● EXCERPT PROVIDED
▼
COMPUSTAT Information

The COMPUSTAT database from Standard and Poors is one of the most extensive databases of business financial data available.  It provides annual and quarterly income statement and balance sheet data on over 10,000 firms dating back to the 1950s.

The files are all stored on unix in the /usr/finance/compustat  directory. 

This page documents a variety of things, from installing COMPUSTAT onto Unix from tape, to running jobs and accessing the data.  The file cutoff date for the 1999 files is 7/20/1999 this year.

The annual and quarterly files are each split into 3 categories:

If you want all firms that meet a certain criteria without survival bias, you need to access all three files for a given time period.

The annual files are also each split into 3 20-year time periods.  For the 1998 files these years are:

Notice that the backdata and wayback data overlap.  This is because COMPUSTAT wants to send 20 years worth of data on every annual tape.

The quarterly files are each split into 4 12-year time periods for a total of 48 quarters of data for each tape.  For the 1999 files these years are:

Again notice that in the case of the quarterly data, the way wayback data and the wayback data overlap.  I know the year overlaps don't look right for the current versus backdata.  You need to check the dates on the quarterly files as you extract data from them .
▲
● PROVIDED DATA
▼
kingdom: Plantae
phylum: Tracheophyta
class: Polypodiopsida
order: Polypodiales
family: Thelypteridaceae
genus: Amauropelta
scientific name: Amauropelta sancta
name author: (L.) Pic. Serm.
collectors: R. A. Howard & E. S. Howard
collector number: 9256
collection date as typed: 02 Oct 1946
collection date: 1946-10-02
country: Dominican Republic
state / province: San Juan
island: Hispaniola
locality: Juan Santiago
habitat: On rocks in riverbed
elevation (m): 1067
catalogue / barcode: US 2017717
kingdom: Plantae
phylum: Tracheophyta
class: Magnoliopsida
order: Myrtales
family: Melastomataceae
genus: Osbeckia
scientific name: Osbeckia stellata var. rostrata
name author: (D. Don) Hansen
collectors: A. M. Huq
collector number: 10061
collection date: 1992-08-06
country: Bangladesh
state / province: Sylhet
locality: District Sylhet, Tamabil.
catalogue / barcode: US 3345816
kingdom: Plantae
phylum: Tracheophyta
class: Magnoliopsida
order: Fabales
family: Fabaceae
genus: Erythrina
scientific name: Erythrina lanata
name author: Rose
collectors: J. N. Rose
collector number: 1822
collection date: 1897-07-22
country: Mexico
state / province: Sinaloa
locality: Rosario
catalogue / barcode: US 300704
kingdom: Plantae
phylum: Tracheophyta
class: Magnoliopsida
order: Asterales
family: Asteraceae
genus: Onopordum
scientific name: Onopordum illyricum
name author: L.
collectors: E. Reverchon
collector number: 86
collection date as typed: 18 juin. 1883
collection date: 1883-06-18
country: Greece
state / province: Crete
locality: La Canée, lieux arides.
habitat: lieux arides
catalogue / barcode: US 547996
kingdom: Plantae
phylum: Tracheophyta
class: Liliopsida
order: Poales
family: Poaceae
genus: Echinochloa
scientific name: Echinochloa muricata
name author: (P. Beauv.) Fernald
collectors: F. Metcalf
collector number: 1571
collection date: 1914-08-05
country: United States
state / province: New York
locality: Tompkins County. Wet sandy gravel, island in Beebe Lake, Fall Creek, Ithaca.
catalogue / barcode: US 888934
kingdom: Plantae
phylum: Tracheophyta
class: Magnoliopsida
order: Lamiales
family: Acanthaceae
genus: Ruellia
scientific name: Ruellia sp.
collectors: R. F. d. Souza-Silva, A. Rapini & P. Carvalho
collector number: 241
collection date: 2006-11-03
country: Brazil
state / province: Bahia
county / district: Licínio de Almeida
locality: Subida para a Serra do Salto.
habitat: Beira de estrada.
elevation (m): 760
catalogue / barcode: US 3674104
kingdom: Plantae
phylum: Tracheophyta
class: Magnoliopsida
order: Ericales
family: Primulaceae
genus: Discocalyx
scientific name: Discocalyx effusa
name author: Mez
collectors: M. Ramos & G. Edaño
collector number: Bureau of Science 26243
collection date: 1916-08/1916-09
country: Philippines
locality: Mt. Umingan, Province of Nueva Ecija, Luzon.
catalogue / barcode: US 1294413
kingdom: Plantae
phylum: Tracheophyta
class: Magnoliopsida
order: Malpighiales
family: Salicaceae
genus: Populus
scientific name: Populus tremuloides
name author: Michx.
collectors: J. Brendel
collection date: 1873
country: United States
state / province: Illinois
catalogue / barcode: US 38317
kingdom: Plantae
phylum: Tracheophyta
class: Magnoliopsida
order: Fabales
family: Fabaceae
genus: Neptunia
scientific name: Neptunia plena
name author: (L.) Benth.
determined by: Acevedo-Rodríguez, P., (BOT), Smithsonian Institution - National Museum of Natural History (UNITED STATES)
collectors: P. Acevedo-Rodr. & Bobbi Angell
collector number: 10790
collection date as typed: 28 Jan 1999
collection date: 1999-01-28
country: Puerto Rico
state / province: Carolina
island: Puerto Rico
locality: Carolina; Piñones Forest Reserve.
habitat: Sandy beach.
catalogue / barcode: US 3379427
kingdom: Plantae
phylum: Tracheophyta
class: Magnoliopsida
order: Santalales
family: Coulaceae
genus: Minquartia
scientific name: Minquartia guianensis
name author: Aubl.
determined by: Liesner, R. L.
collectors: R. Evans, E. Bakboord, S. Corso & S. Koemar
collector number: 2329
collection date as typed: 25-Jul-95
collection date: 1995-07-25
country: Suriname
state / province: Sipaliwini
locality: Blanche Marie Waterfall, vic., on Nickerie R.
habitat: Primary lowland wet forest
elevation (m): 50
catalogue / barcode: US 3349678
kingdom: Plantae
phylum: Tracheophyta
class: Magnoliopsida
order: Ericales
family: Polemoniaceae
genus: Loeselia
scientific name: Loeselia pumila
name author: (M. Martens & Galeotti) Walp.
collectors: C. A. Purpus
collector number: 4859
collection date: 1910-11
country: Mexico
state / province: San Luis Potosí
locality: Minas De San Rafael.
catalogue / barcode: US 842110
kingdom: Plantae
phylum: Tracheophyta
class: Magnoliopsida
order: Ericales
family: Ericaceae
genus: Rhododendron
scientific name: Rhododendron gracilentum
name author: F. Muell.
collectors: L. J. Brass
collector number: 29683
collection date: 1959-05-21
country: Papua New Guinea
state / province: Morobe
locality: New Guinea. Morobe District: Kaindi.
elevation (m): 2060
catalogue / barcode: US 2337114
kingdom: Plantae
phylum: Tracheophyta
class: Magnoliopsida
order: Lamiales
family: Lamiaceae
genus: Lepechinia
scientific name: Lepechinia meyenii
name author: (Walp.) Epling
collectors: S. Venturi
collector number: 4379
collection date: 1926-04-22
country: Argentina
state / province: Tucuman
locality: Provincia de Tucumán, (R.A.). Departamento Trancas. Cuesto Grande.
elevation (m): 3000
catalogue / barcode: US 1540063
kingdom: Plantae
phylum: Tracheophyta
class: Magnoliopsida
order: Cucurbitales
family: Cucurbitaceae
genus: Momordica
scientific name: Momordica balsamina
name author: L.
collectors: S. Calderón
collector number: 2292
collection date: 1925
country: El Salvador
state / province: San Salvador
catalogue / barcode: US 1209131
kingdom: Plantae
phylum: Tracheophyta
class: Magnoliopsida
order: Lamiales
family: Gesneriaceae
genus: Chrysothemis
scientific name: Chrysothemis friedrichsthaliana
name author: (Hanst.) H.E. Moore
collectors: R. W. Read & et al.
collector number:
▲
● TO BE DONE
From the COMPUSTAT page above, give back word for word the stretch starting with "The COMPUSTAT database" and going on through "given time period.".

● TASK RESULT
The COMPUSTAT database from Standard and Poors is one of the most extensive databases of business financial data available.  It provides annual and quarterly income statement and balance sheet data on over 10,000 firms dating back to the 1950s.

The files are all stored on unix in the /usr/finance/compustat  directory. 

This page documents a variety of things, from installing COMPUSTAT onto Unix from tape, to running jobs and accessing the data.  The file cutoff date for the 1999 files is 7/20/1999 this year.

The annual and quarterly files are each split into 3 categories:

If you want all firms that meet a certain criteria without survival bias, you need to access all three files for a given time period.